Things nobody bothers to tell you, version 1:

  1. The web sites for credit card processors & merchant account services are completely useless. Do not try to use them, not even the big fish that everybody respects (e.g. Authorize.net). You will only waste your time. Instead, call their tech support. We’ve found their human support to be unfailingly friendly and helpful, at least when it comes to answering direct questions rather than making suggestions (hence the Stuff Nobody Tells You). The hold music’s so beyond awful it enters into laughable, though.
  2. If you want to process AmEx, you have to call them directly, set up an account with them, and then talk to your merchant account service. Just because your CC processor’s interface shows you that AmEx is active, and your merchant account people tell you that everything is systems go, doesn’t mean there aren’t hidden things you have to do to, you know, actually process cards. Or that the errors will be helpful.
  3. Address verification (AVS) is voodoo. Not real science. AVS is inclined to reject real, valid cards all the time, even when you don’t count “user errors” (e.g. your bill says Apt 4 and you put #4). D’oh.
  4. Test charges are pretty much unavoidable. So, since AVS essentially doesn’t work, the way to verify a card is to make a tiny charge on it and then void the transaction. It’s not a charge you’ll ever collect on, but it’s not exactly a hold either. To us, it’s a bit squicky to think that this is the only way to verify a credit card number in this, the 21st century.
  5. Some banks will reject small test charges. About 10% of cards used to sign up were declined. Thanks to Stuff item #6, we couldn’t tell why from the error reports. Nobody could tell us why, either. We called Auth.net and they had no suggestions. We only found out as fast as we did because one would-be customer, our friend (& tasty designer) Johnny Bilotta, called his own bank to ask if there was a problem. Trying to be considerate internet citizens, we had set our test charge to $.01. His bank told him they reject small test charges under $1.00, but our credit card processor never thought about it. Even though it’s their business. Useless buggers.

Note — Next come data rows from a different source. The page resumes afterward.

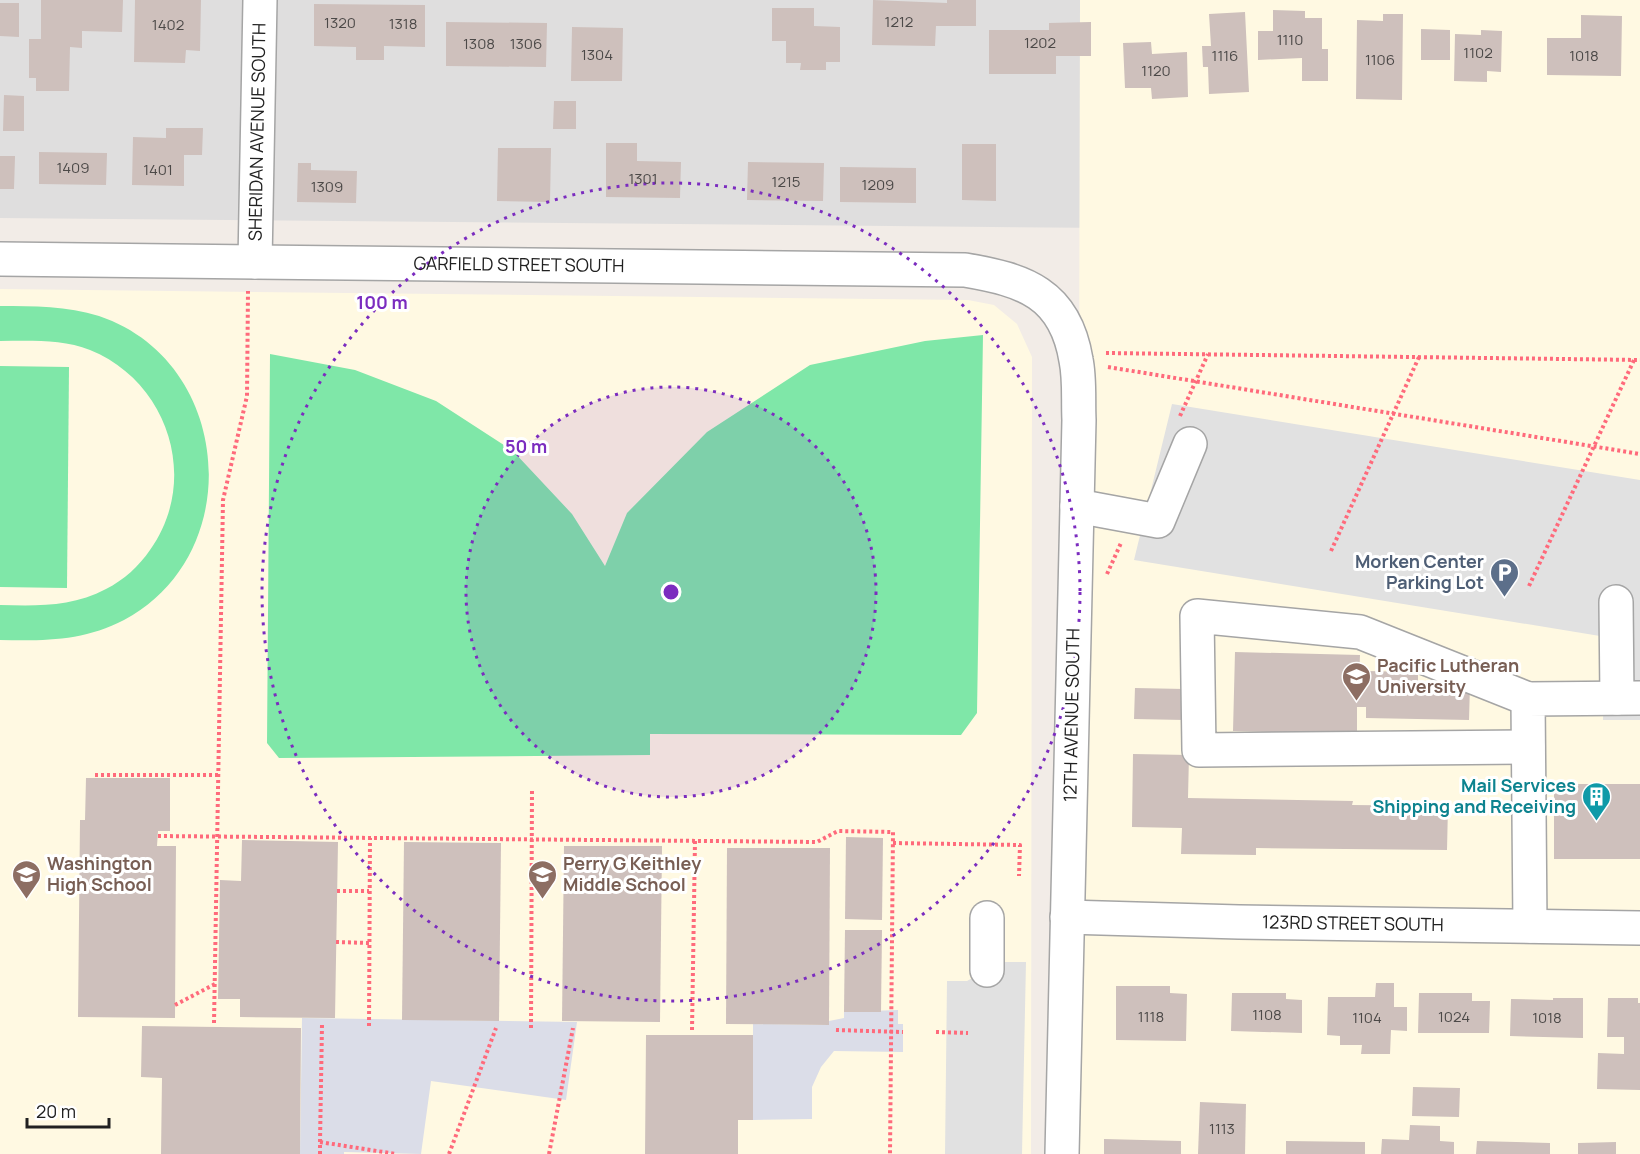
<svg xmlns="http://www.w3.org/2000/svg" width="1640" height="1154" font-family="Manrope,sans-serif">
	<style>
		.residential { fill: #dfdede }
		.education { fill: #fff9e2 }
		.pitch { fill: #7fe7a8 }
		.parking { fill: #e1e1e1 }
		.plaza { fill: #dbdde8 }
		.building { fill: #cec0bc }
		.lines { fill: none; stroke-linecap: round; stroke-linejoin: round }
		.minor-casing { stroke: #a5a5a5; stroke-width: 36 }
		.path { stroke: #ff6a7b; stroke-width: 4; stroke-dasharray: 3 3; stroke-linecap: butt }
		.minor { stroke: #fff; stroke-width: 33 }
		.ring { fill: none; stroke: #7b2cbf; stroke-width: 3; stroke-dasharray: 3 6 }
		.labels { text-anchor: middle; stroke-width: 6; stroke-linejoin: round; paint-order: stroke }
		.number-label { font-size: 15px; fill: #4c4948 }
		.street-label { font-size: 18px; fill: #212121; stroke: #fff }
		.service-label { font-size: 18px; font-weight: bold; fill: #4e5e75; stroke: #fff; text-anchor: end }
		.education-label { font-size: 18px; font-weight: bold; fill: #785e54; stroke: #fff; text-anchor: start }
		.culture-label { font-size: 18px; font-weight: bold; fill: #0d838f; stroke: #fff; text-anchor: end }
		.centre { fill: #7b2cbf; stroke: #fff; stroke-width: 3 }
		.ring-label { font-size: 18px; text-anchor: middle; font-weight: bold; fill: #7b2cbf; stroke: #fff; stroke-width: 6; stroke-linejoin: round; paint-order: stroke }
	</style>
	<rect width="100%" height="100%" fill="#f2ece7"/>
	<path class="residential" d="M0,0H1640L1112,228L0,218Z"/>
	<g class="education">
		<path d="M1080,0H1640V1154H1062L1079,420Z"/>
		<path d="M0,289L968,300L994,305L1017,324L1032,357L1031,1154H0Z"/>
	</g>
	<g class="pitch">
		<path d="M0,306C34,306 67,306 99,316C233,361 248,554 124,620C84,641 44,641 0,640V605C37,606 72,607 106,589C124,580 139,566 150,550C200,480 169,382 90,350C62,339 30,341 0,341Z"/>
		<path d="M983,335L977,713L961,735L650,734V755L279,758L267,743L270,354L355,370L436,401L513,451L572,514L605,566L627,513L707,432L810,365L925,341Z"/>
		<path d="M0,366L69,367L67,588L0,587Z"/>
	</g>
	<g class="parking">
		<path d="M1172,404L1640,480V720H1603L1606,637L1134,560Z"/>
		<path d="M1001,962H1026L1022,1154H945L947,981H967Z"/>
	</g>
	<g class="plaza">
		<path d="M898,1010V1024H903V1052L834,1051L821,1067L812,1087V1119L753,1120V1024L828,1025L829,1021L844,1018V1012Z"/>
		<path d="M302,1018L577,1022L566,1100L431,1081L421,1154L344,1152V1154H300Z"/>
	</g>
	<g class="building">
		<path d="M41,0H123L122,32L82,31V48L70,47L69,91H36V78H29V39H41Z"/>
		<path d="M135,0H201L200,51L186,50L185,63L134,62Z"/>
		<path d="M873,0L947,3V0H976V26H936L935,46L872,45Z"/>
		<path d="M0,3H19V37L0,36Z"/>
		<path d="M314,4L425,5V47L384,46V60H356V47L314,46Z"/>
		<path d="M772,8H814V26L840,27V62H826V70H800L801,63H786V41H772Z"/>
		<path d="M1273,10L1305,11V18H1322V49H1328V81H1302V58L1258,60V31H1273Z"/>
		<path d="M1245,12L1249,92L1209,94L1208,67H1203L1202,46H1211L1209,14Z"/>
		<path d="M1383,14H1403L1402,100L1356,99L1357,20L1383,21Z"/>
		<path d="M1581,15L1622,16L1621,76L1547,75V38H1581Z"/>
		<path d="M446,22L547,23L546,67L446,66Z"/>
		<path d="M1091,22V56H1056V74H989V30H1049V23Z"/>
		<path d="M572,27L623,28L622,81H571Z"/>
		<path d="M1421,29L1450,30V60H1421Z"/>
		<path d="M1481,30L1502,31L1501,72L1487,71V82L1454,81L1455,34L1481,35Z"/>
		<path d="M1151,42L1152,54L1187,52L1188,97L1152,99L1151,88H1125L1123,43Z"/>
		<path d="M4,95L24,96V131H3Z"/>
		<path d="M554,101H576V129H553Z"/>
		<path d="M166,128H203L202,155H184V186L132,185L133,137L166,138Z"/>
		<path d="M606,143H637V161L681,162L680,198L606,197Z"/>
		<path d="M962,144H996V201L962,200Z"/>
		<path d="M498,148H551L550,202L497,201Z"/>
		<path d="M39,152L107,153L106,185L39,184Z"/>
		<path d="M0,156H15L14,189H0Z"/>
		<path d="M748,162L824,163L823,201L747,200Z"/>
		<path d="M298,163H311V170L357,171L356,203L297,202Z"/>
		<path d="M840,167L916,168V203L840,202Z"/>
		<path d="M1235,652L1360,655L1359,681H1366V671L1418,672V684L1470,685L1469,720L1366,718V707H1357V734L1233,731Z"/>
		<path d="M1135,688L1185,689L1184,720L1134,719Z"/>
		<path d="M1133,754L1189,755L1188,798L1353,801L1352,805L1448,806L1447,850L1256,848V855L1181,854L1182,828L1132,827Z"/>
		<path d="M86,778H170V831H158L157,846H176L175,1018L78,1017L80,820H85Z"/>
		<rect x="1554" y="784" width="86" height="75"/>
		<path d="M846,837L883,838L882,920L845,919Z"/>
		<path d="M242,840L338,842L335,1018L240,1017V999H218L220,880L241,881Z"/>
		<path d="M404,842L501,843L499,1021L402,1020Z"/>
		<path d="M564,846H662L660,1022L562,1021Z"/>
		<path d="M727,848H830L829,1025L726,1024Z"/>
		<path d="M845,930H882L881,1012H844Z"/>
		<path d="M1376,983H1394V1007H1407V1031L1391,1030L1390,1054H1361L1362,1045H1340V1036L1327,1035L1328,997H1375Z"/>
		<path d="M1116,986H1170V993L1187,994L1186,1041L1116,1040Z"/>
		<path d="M1232,993H1286V999L1302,1000V1033L1231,1031Z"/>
		<path d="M1419,993H1472V1001H1490L1489,1033H1418Z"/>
		<path d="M1553,998H1583V1038L1510,1036L1511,999L1553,1000Z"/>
		<path d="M1608,998H1638V1003H1640V1090L1597,1089L1598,1053L1624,1054V1037H1607Z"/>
		<path d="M142,1026L301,1028L300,1154H161L162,1078L141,1077Z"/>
		<path d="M646,1035H753V1120H738V1154H645Z"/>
		<path d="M1413,1087L1460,1088L1459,1117L1412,1116Z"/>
		<path d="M1200,1102L1246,1104L1245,1154H1198Z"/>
		<path d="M1410,1125L1440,1126V1141L1454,1142V1154H1381L1382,1139L1409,1140Z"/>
		<path d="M1104,1139L1181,1141V1154H1104Z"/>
		<path d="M1286,1141L1365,1142V1154H1286Z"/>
		<path d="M1477,1141L1550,1143V1154H1476Z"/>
		<path d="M1616,1142V1154H1578V1143Z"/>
	</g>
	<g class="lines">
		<defs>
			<g id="minor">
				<path id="s1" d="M0,259L965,270C1024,280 1065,293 1076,360C1080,379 1078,400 1079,420L1062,1154"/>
				<path id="s2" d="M255,262L260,0"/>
				<path d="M1077,506L1158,521L1190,444"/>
				<path d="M1616,602L1617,698"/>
				<path d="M1528,699L1360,632L1197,616L1199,750L1528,747"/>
				<path id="s3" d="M1067,917L1239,922L1640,928"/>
				<path d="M1530,926L1528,699L1640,698"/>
				<path d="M987,970V918"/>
			</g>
		</defs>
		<use href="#minor" class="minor-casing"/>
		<g class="path">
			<path d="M1106,353L1640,360"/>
			<path d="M1108,367L1640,454"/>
			<path d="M1180,416L1208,354"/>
			<path d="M1331,551L1419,357"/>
			<path d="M1107,574L1121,543"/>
			<path d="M1529,586L1634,360"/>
			<path d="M95,775H218"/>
			<path d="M158,836L817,842L838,831L893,832L890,1154"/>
			<path d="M893,843L1020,845L1019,876"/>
			<path d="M337,891H369"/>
			<path d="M336,942L369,943"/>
			<path d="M175,1005L215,984"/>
			<path d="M214,1023L223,500L247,396L248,291"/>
			<path d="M369,1026L370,838"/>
			<path d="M531,1028L532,790"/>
			<path d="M692,1030L695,841"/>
			<path d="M836,1030L903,1032"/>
			<path d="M936,1032L968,1033"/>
			<path d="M320,1142L322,1025"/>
			<path d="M320,1154V1142L396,1154"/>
			<path d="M449,1154L496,1028"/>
			<path d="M549,1154L573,1028"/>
		</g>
		<use href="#minor" class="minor"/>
	</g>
	<circle cx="671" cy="592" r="205" fill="#7b2cbf" fill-opacity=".12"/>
	<g class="ring">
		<circle cx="671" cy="592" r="205"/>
		<circle cx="671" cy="592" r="409"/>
	</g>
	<defs>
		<symbol id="parking-pin" viewBox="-11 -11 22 30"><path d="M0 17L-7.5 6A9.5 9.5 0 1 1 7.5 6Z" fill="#5c6f8a" stroke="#fff"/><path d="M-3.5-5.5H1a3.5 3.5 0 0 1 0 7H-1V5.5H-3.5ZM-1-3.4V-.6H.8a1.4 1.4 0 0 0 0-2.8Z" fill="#fff"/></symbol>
		<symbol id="university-pin" viewBox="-11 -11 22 30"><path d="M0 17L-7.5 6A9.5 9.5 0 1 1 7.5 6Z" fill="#8d6e63" stroke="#fff"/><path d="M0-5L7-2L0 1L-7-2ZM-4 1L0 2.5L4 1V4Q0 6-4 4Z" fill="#fff"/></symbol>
		<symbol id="building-pin" viewBox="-11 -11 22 30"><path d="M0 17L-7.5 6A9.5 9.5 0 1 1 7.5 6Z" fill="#0f9aa8" stroke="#fff"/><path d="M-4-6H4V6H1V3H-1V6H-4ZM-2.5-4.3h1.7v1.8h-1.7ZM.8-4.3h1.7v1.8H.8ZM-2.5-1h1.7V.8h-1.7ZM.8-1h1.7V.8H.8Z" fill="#fff"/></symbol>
		<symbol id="school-pin" viewBox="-11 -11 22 30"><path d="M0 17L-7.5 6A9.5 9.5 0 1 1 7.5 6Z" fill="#8d6e63" stroke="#fff"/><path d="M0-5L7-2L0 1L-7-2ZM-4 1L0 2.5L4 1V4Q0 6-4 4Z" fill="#fff"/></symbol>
	</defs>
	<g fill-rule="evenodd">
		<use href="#parking-pin" x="1488" y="556" width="33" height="45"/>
		<use href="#university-pin" x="1340" y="660" width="33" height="45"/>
		<use href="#building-pin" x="1580" y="780" width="33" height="45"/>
		<use href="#school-pin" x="10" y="858" width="33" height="45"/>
		<use href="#school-pin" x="526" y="858" width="33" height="45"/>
	</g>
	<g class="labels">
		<g class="number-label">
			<text x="899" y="27">1212</text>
			<text x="340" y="28">1320</text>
			<text x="403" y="29">1318</text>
			<text x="168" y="30">1402</text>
			<text x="1290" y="45">1110</text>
			<text x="1040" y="48">1202</text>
			<text x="479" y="49">1308</text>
			<text x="526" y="49">1306</text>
			<text x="1478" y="58">1102</text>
			<text x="597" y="60">1304</text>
			<text x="1225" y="61">1116</text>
			<text x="1584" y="61">1018</text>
			<text x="1380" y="65">1106</text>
			<text x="1156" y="76">1120</text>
			<text x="73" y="173">1409</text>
			<text x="158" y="175">1401</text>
			<text x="643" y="184">1301</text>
			<text x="786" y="187">1215</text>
			<text x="878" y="190">1209</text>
			<text x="327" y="192">1309</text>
			<text x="1267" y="1020">1108</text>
			<text x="1151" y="1022">1118</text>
			<text x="1454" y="1022">1024</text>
			<text x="1367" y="1023">1104</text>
			<text x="1547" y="1023">1018</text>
			<text x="1222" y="1134">1113</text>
		</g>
		<g class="street-label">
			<text dy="6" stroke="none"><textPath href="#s2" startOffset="130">SHERIDAN AVENUE SOUTH</textPath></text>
			<text dy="6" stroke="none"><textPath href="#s1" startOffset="519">GARFIELD STREET SOUTH</textPath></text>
			<text transform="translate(1072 715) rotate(-89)" y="6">12TH AVENUE SOUTH</text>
			<text dy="6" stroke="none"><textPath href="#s3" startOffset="286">123RD STREET SOUTH</textPath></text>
		</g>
		<g class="service-label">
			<text x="1484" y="568">Morken Center<tspan x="1484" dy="21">Parking Lot</tspan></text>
		</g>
		<g class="education-label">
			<text x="1377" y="672">Pacific Lutheran<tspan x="1377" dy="21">University</tspan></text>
			<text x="47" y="870">Washington<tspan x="47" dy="21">High School</tspan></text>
			<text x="563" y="870">Perry G Keithley<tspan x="563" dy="21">Middle School</tspan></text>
		</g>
		<g class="culture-label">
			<text x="1576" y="792">Mail Services<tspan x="1576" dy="21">Shipping and Receiving</tspan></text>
		</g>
	</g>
	<circle cx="671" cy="592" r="9" class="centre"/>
	<g class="ring-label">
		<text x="382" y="309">100 m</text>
		<text x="526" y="453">50 m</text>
	</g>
	<path d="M27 1118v9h82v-9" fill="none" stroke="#212121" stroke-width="3"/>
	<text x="36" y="1118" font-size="18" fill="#212121" stroke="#ffffff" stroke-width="4.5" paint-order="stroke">20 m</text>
</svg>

  6. Errors are incomprehensible and your credit card processor is useless at helping you solve validation issues. The error you’ll get in most cases is General error. In other cases, you may get Declined, but there’s no way to tell why. Calling your CC processor won’t help you, either, because in many cases, they can’t get more information than you’ve already got. In other cases the phone reps just aren’t trained in spotting what must be common problems (e.g. the low test charge).
  7. When you ask why stuff doesn’t work, even due to Stuff Nobody Told You, they think you’re kinda dumb. Despite the support being, as we said, unfailingly friendly, there are always these awkward pauses when we’ve asked about Stuff Nobody Told Us. For example, when we called and said “So our account says we can accept AmEx but they’re all being rejected. Can you help us?” The nice lady asked, “Well, are you set up for AmEx with your merchant services provide?” and I said “No, what do you mean?” Awkward pause ensues. The lady assumes she is speaking with a polite nitwit and then the rest of the conversation takes twice as long as it would have if she hadn’t thought I had a room temperature IQ. Which is too bad, because there’s no documentation or on-ramping process that tells you this, and nobody thought to mention it, either, when I asked if I made the calls to both Auth.net & the merch acct people to ask “Hey, we’re going to live. Do we have everything in place?” last week.
That’s all for now, but I’m sure there will be more.